[tor-dev] Proposal 328: Make Relays Report When They Are Overloaded

Jim Newsome jnewsome at torproject.org
Fri Dec 11 17:25:52 UTC 2020


On 12/11/20 08:04, David Goulet wrote:

> we are talking a good 2-4
> years minimum once the feature is stable thus we have to get this out soon if
> we hope to be useful in the foreseeable future.

Right - the slow feedback cycle of deploying between deploying new
logging and trying to use it is all the more reason to plan ahead to try
to ensure the data will actually be suitable for the intended use :).
Granted, we can presumably at least *start* trying to prototype usage of
the data sooner than 2-4 years, but it'll probably still be some months
before any useful data starts arriving, right?

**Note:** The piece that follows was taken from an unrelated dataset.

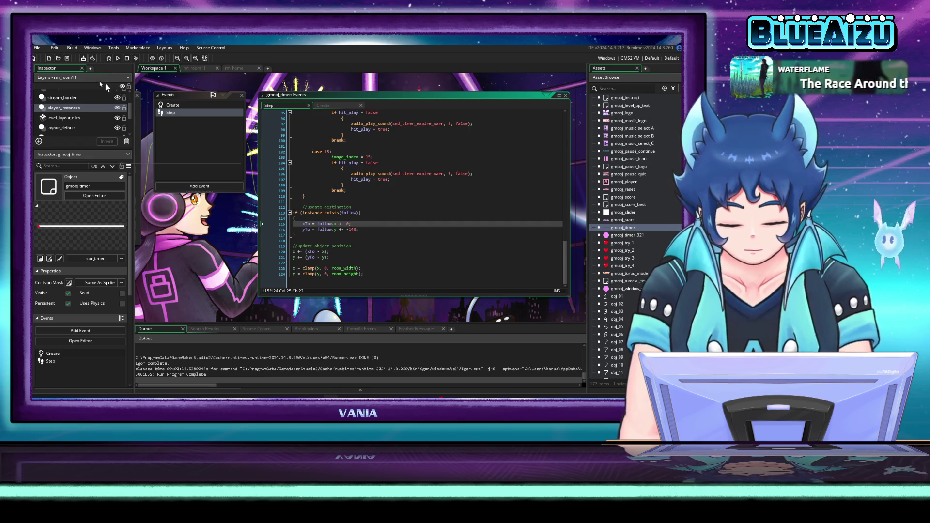
# - Test-run the minigame with the 0 offset and close it
pyautogui.click(116, 58)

> Onto your next question about the hour problem. So yes, you are correct that
> the timeframe between informing the world I'm not overloaded anymore and the
> world noticing, you might get under-utilized but you might also get "just
> utilized enough".
>
> All in all, we are stuck with a network that "morphs" every hour (new
> consensus) but actually, bandwidth scanners take much longer to scan the
> entire network (in the realms of days) thus it is actually much more than an
> hour of being under-utilized :S.
>
> So there will always be that gap where we will backoff from a relay and then
> we might have backed off too much until the scanner notices it and then give
> you a bit more. But over time, as the backoff happens and the bw scanner makes
> correction, they should reach an equilibrium where the scanner finds the value
> that is just enough for you to not advertise overload anymore or in other
> words finding the sweet spot.
>
> That is likely to require time and the relay to be maxi stable as in 99%
> uptime and not too CPU/network fluctuations.
>
> But also, as we backoff from overloaded relays, we will send traffic to
> potentially under-utilized relays and so we hope that yes it will be a bumpy
> road at first but after some days/weeks, network should stabilize and we
> should actually see very few "overload-reached" after that point (except for
> operators running 1000 other things on the relay machine eating the resources
> randomly :).

Thanks for the explanation! IIUC the new consensus computed every hour
includes weights based on the latest data from the bandwidth scanners,
and an individual relay is only scanned once every x days?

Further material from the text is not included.